Surging Demand and a Nationwide Shortage: Why India Wants Coal for Christmas

By Jason Simpkins
Associate Editor

Over the past decade, India has blossomed into an industrial and technological powerhouse.  And two of the nation's strongest performing sectors have been steel and power, which have provided resources so vital to India's rapid growth.

Unfortunately, those sectors are faced with a major shortage that has restricted their growth - a tightening of the coal supply, the one resource both industries rely most heavily on.

India's energy sector is dependent on thermal coal for power plants and coking coal for steel, both of which have been in short supply recently. India has the fourth-largest coal reserves in the world, but so far the domestic coal mining industry has been unable to keep pace with demand.

Coal is one of the primary sources of energy, accounting for about 69% of total energy demand in the country. And the World Coal Institute expects energy consumption to rise by as much as 8% to 10% annually through 2020. According to Tata Power Co. Ltd., if India is going to maintain an annual growth rate of 8% a year, it will have to double the capacity of its power industry by 2015.

Energy companies aren't the only ones feeling the squeeze...Last year, state-owned Steel Authority of India, the country's biggest steel producer, imported 70% of its coking coal needs while Rashtriya Ispat Nigam Ltd. imported 90%.

In an effort to combat its supply deficiency, India is joining some of the other nations of the world that boast big foreign exchange reserves and is launching a government-owned investment company to buy stakes in overseas coal producers and secure future supplies. The project will marry a multitude of companies from varying sectors under a single umbrella to ensure regional prosperity.

State-run Coal India Ltd., will lead the new investment coalition, which will also include Steel Authority of India, Rashtriya Ispat, National Thermal Power Corp. and state mining agent National Mineral Development Corp.

"This is a first of its kind in India, where government companies belonging to different ministries have joined hands in this way," India's Secretary for Steel, RS Pandy, said in an interview with the Financial Times.

Of course, not everyone believes that Coal India Ltd. has the solution to India's supply and demand gap.

"They have a plan to take production up to 750 metric tons by 2012, but if they actually believe they can do that I think they are in denial," Gerard McCloskey, chairman of the McCloskey Group, told the Financial Times.

Even RS Pandy admitted that there is no escape from imports.

"Since they're going to almost double their steel capacity in the next three years or so, their dependence [on imports] will be substantial," he said.

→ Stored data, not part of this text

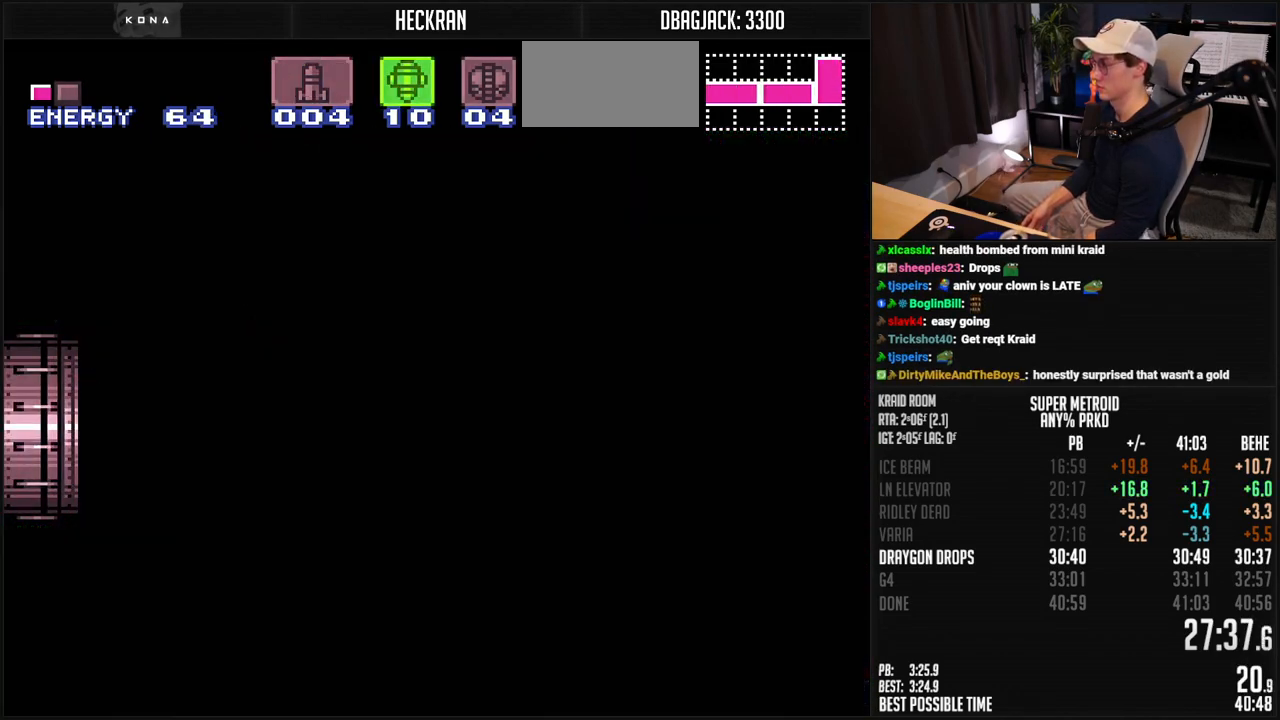
{"buttons": ["B"], "events": [[284, "DPAD_LEFT", "up"]]}
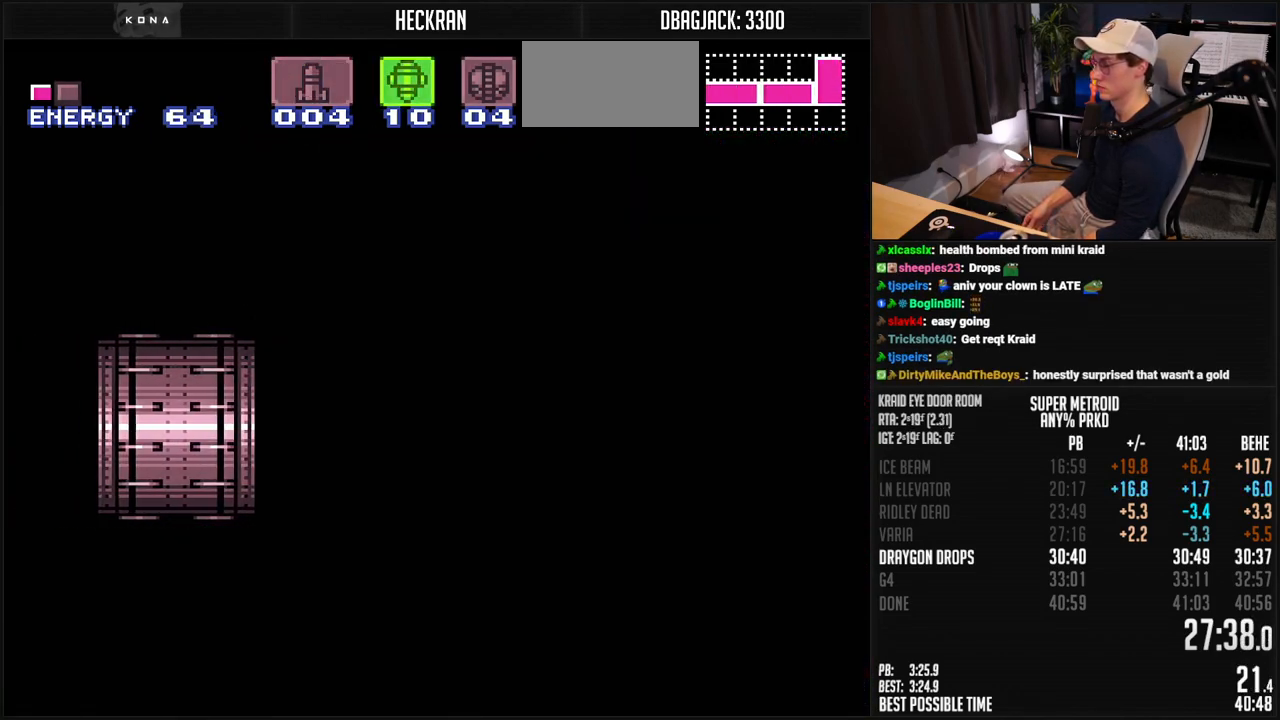
{"buttons": ["B", "DPAD_LEFT"], "events": [[284, "DPAD_LEFT", "down"]]}
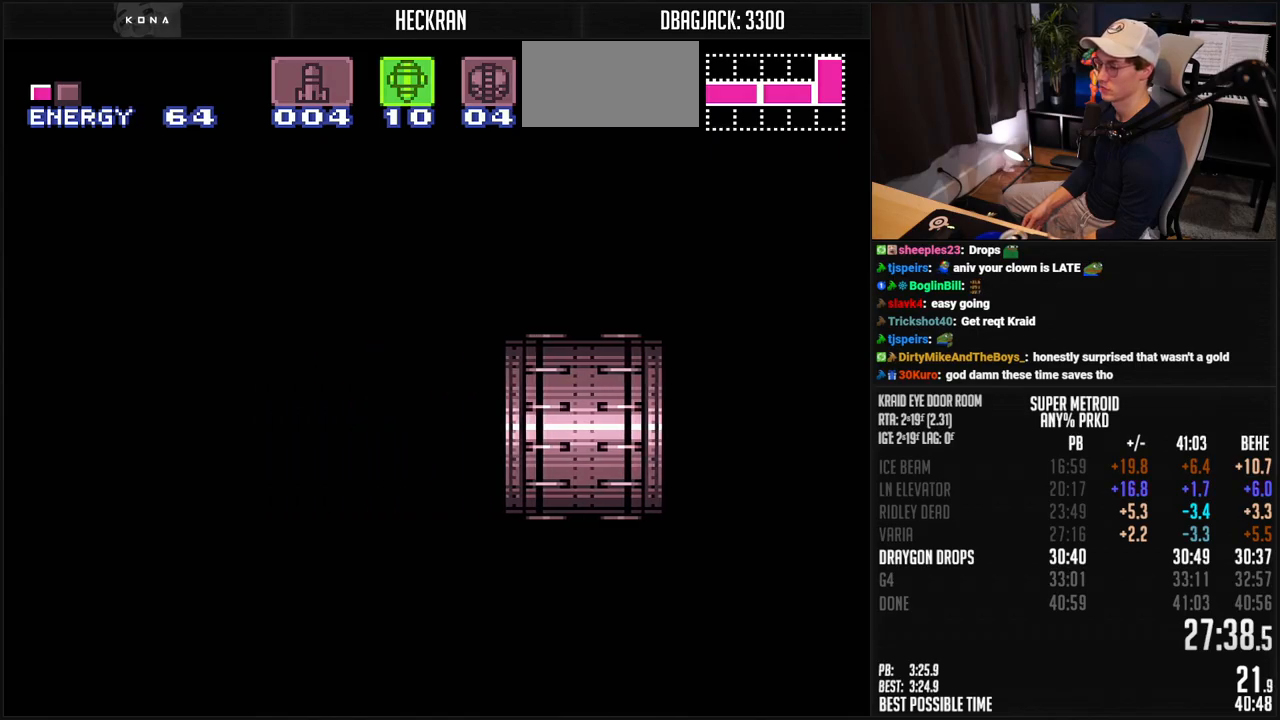
{"buttons": ["B", "DPAD_LEFT"], "events": []}
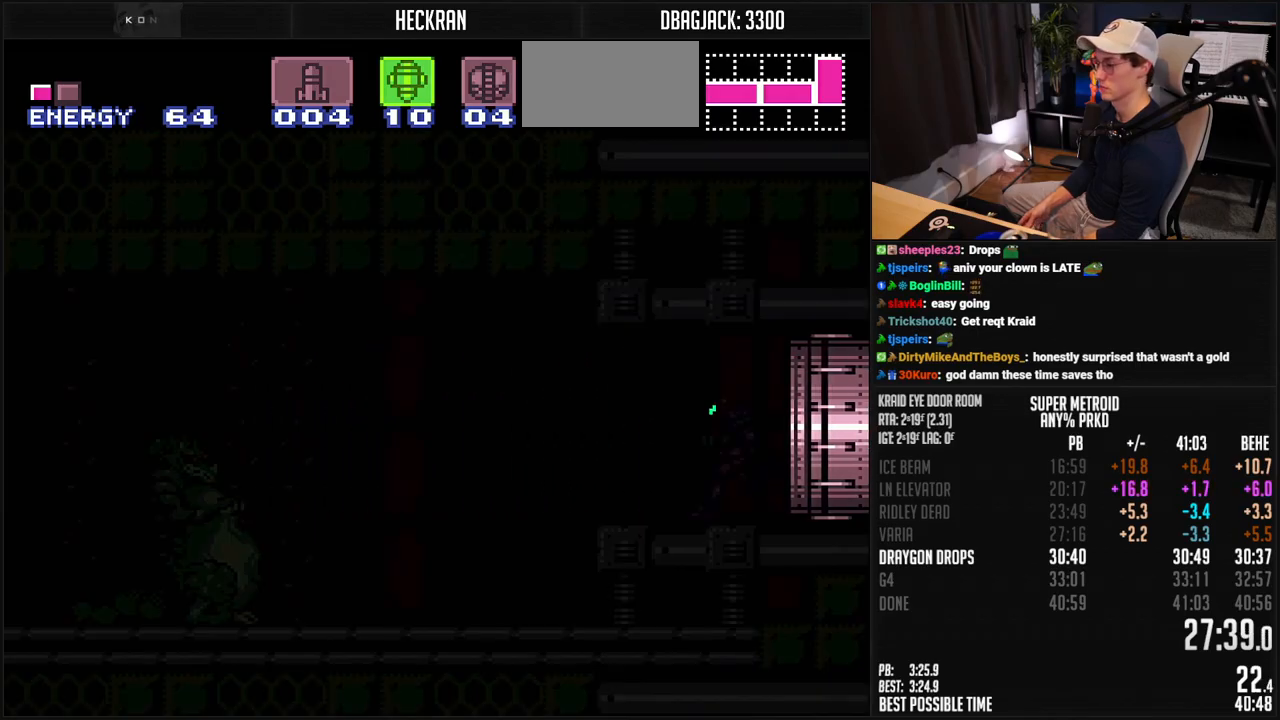
{"buttons": ["B", "DPAD_LEFT"], "events": [[16, "R1", "down"], [66, "R1", "up"], [167, "R1", "down"], [233, "R1", "up"]]}
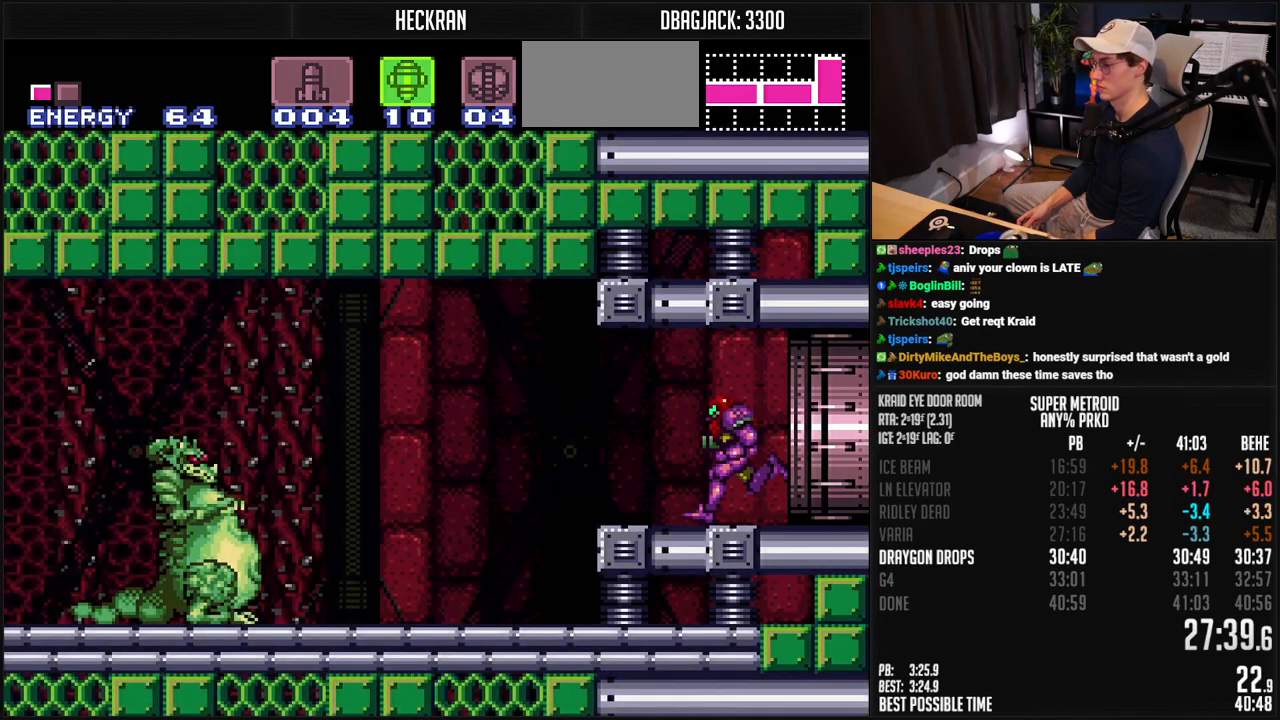
{"buttons": ["B", "X", "DPAD_LEFT"], "events": [[417, "X", "down"]]}
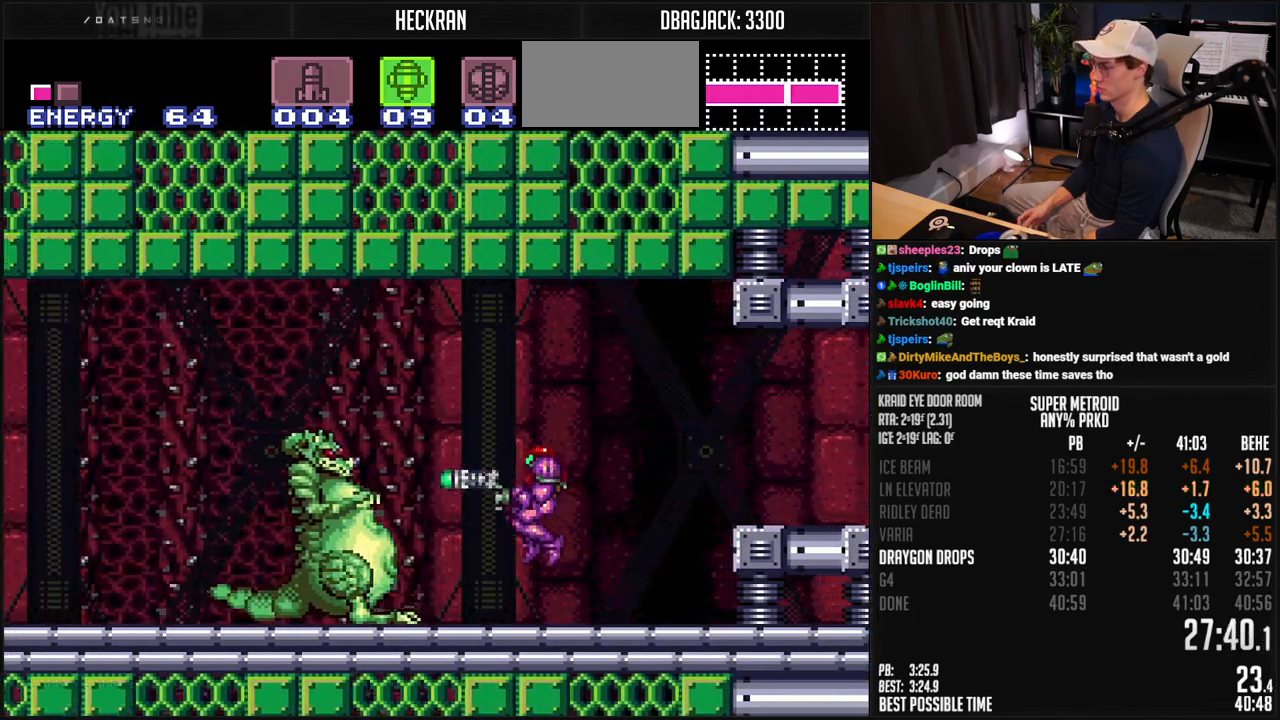
{"buttons": ["B", "DPAD_LEFT"], "events": [[16, "X", "up"], [50, "B", "up"], [83, "B", "down"], [83, "Y", "down"], [284, "Y", "up"], [334, "Y", "down"], [401, "Y", "up"]]}
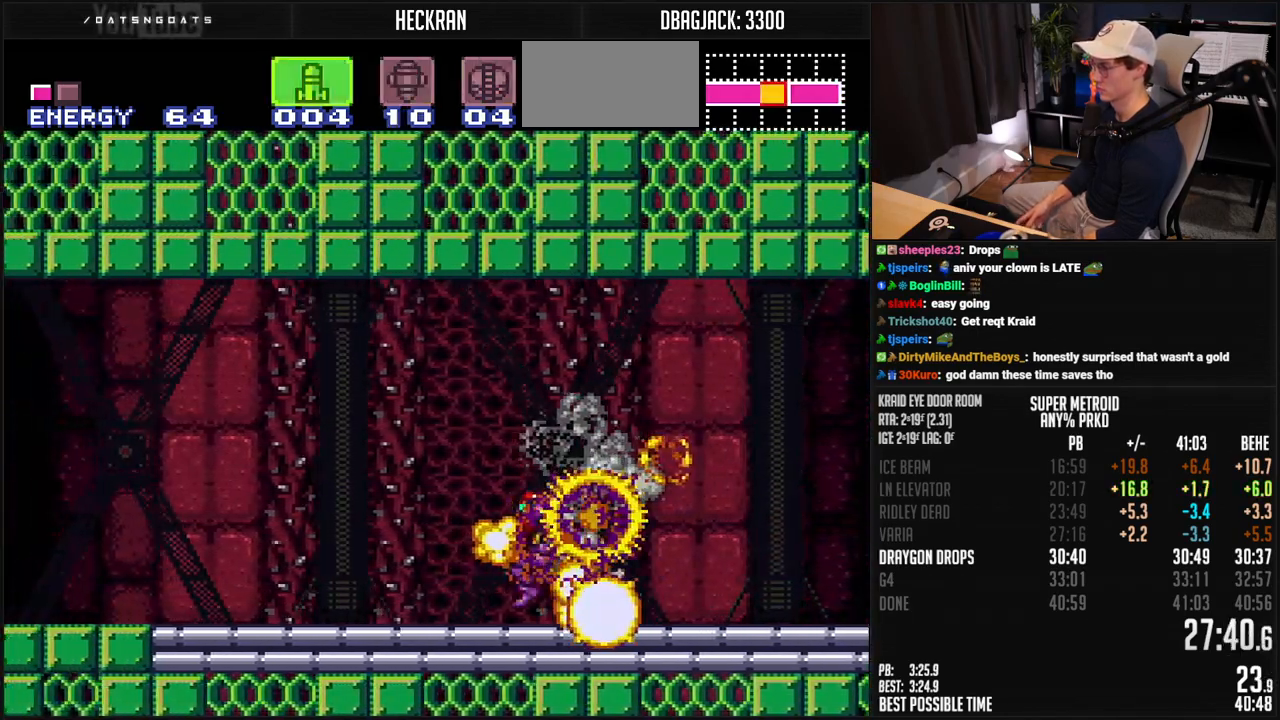
{"buttons": ["B", "L1", "DPAD_LEFT"], "events": [[50, "R1", "down"], [117, "R1", "up"], [484, "L1", "down"]]}
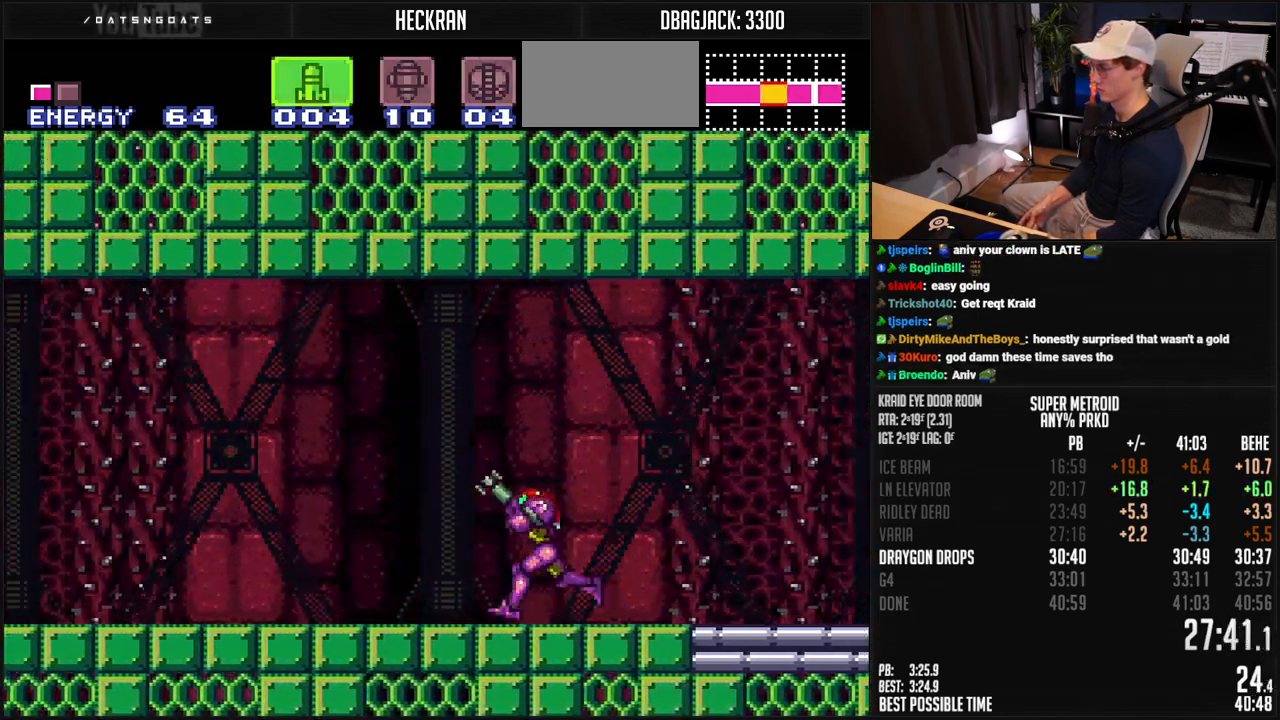
{"buttons": ["B", "L1", "R1", "DPAD_LEFT"], "events": [[33, "L1", "up"], [184, "L1", "down"], [234, "L1", "up"], [284, "R1", "down"], [317, "L1", "down"], [434, "L1", "up"], [501, "L1", "down"]]}
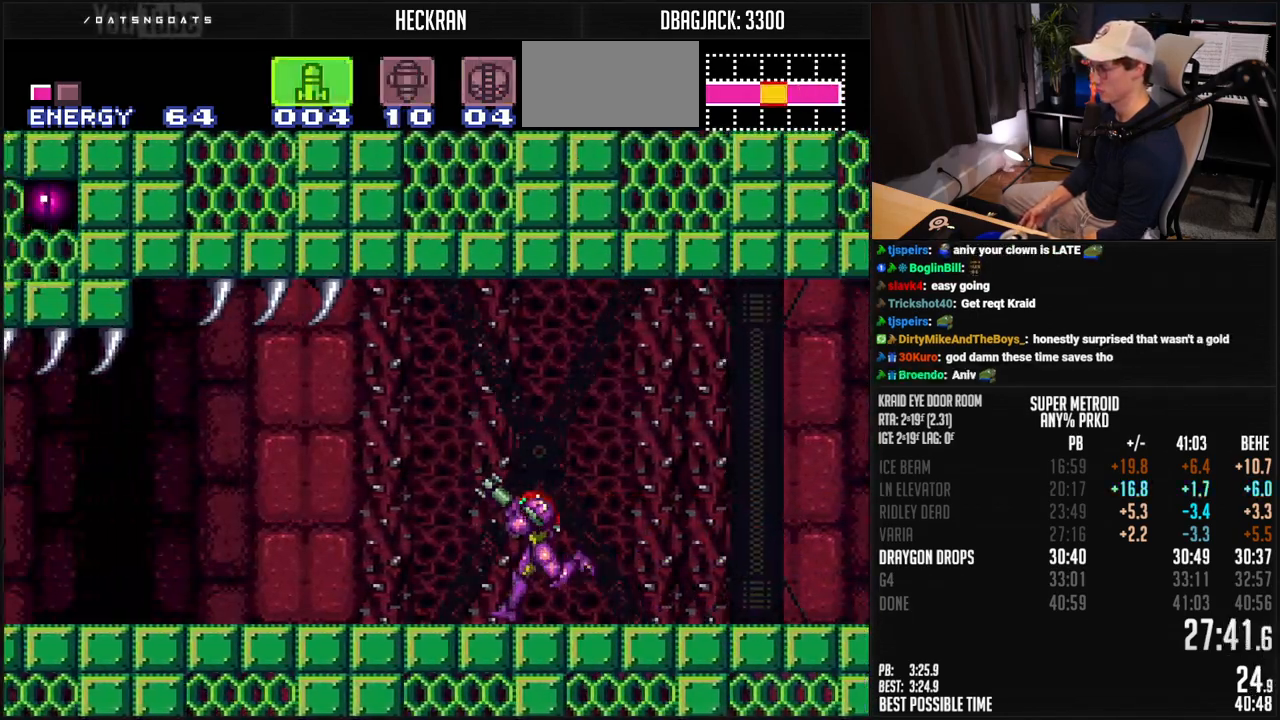
{"buttons": ["B", "DPAD_LEFT"], "events": [[17, "R1", "up"], [133, "L1", "up"], [184, "X", "down"], [284, "X", "up"]]}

Also, if India began making acquisitions now, it would be doing so at the height of the commodity boom - meaning it will have to pay top dollar for any companies the state-run fund acquires.

"They are going to enter the market probably at absolutely the top of the resource boom," said McCloskey, whose research group specializes in the coal market.

The price of coal coming out of South Africa's Richards Bay Coal Terminal, the world's largest, has jumped 86% so far this year. The terminal shipped 7.3 million metric tons of coal to India in the first 10 months of the year according to Bloomberg.  That number could rise another 2 million tons by year's end, according to the terminal's shipping coordinator, Donovan Raj.